A lot of people don't know this but before I entered the world of Pokemon and Hello Kitty visualizations, I actually did some serious data work. I interned at a thinktank in Arizona helping them do data analysis for their annual Congressional Report Card. We had a monster of an Excel workbook filled with data about how every state congress member voted and how that scored in the metrics that this thinktank defined. Since it's Politics Month, I figured I'd revisit my past a bit and take a look at some national congressional data:
There's a ton you can learn from congressional voting data and at this time of year, when you are deciding whether to keep your congressman or give him the boot, it's pretty important that you know what's going on. The good news is that there are tons of ways to get congressional voting data at various levels of detail. Here's how I got mine to make the viz above.
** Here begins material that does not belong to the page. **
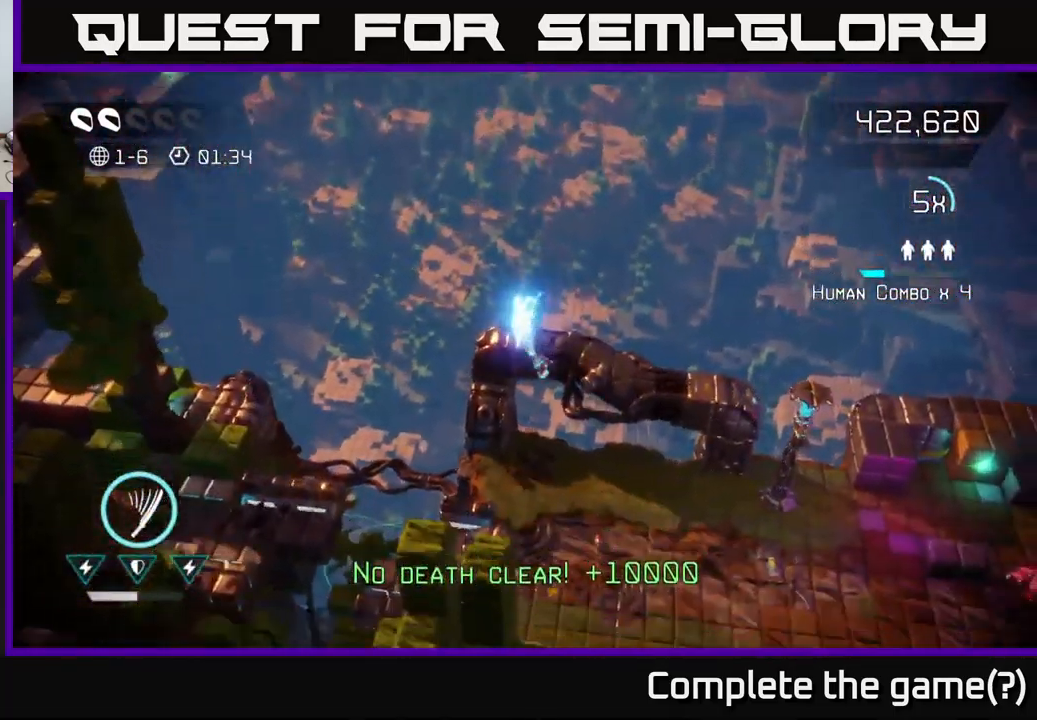
{"buttons": [], "left_stick": "right", "right_stick": "right", "events": [[83, "left_stick", "down"], [83, "right_stick", "down-right"], [183, "right_stick", "right"], [217, "left_stick", "down-right"], [383, "left_stick", "right"]]}
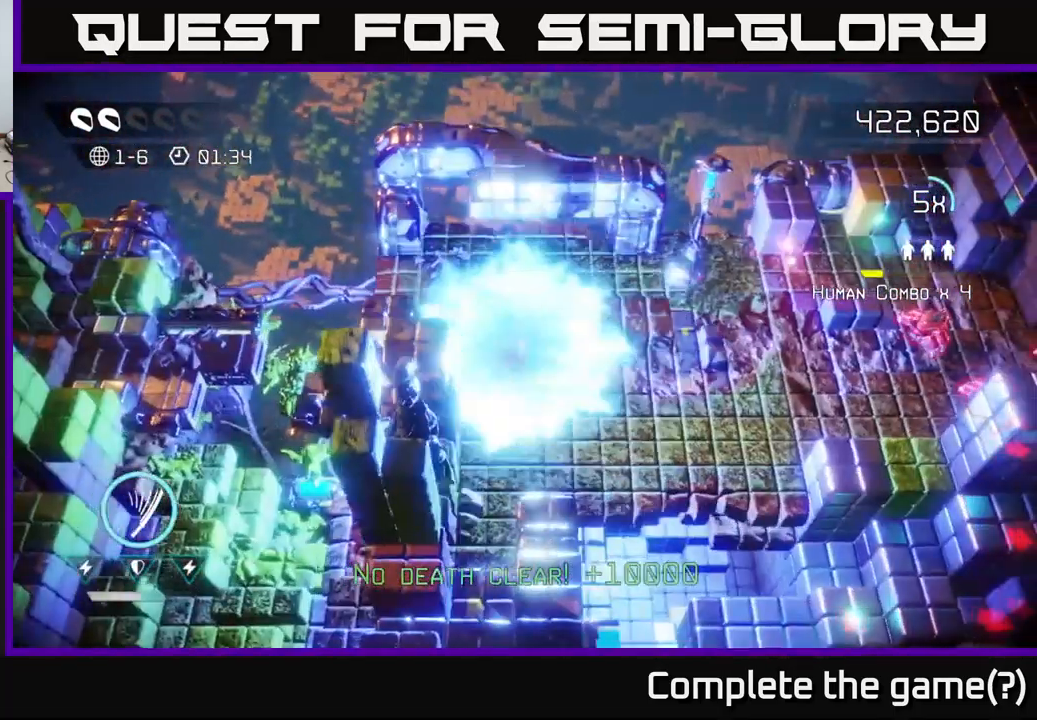
{"buttons": [], "left_stick": "right", "right_stick": "right", "events": [[83, "right_stick", "up-right"], [483, "right_stick", "right"]]}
National Congressional Data
There are a bunch of resources out there to get congressional voting data, but I found two that were super easy to use and helped me make this viz. First, the New York Times has a Congress API that makes it easy to pull congressional data. If you are like me and think APIs are great but still aren't super interested in programming anything, you can use an IFTTT recipe like this one to collect all the data as it comes in and put it into Google Spreadsheets.
I've been running this IFTTT recipe since last year, so go ahead and profit off of my industriousness: here's everything that I've collected so far.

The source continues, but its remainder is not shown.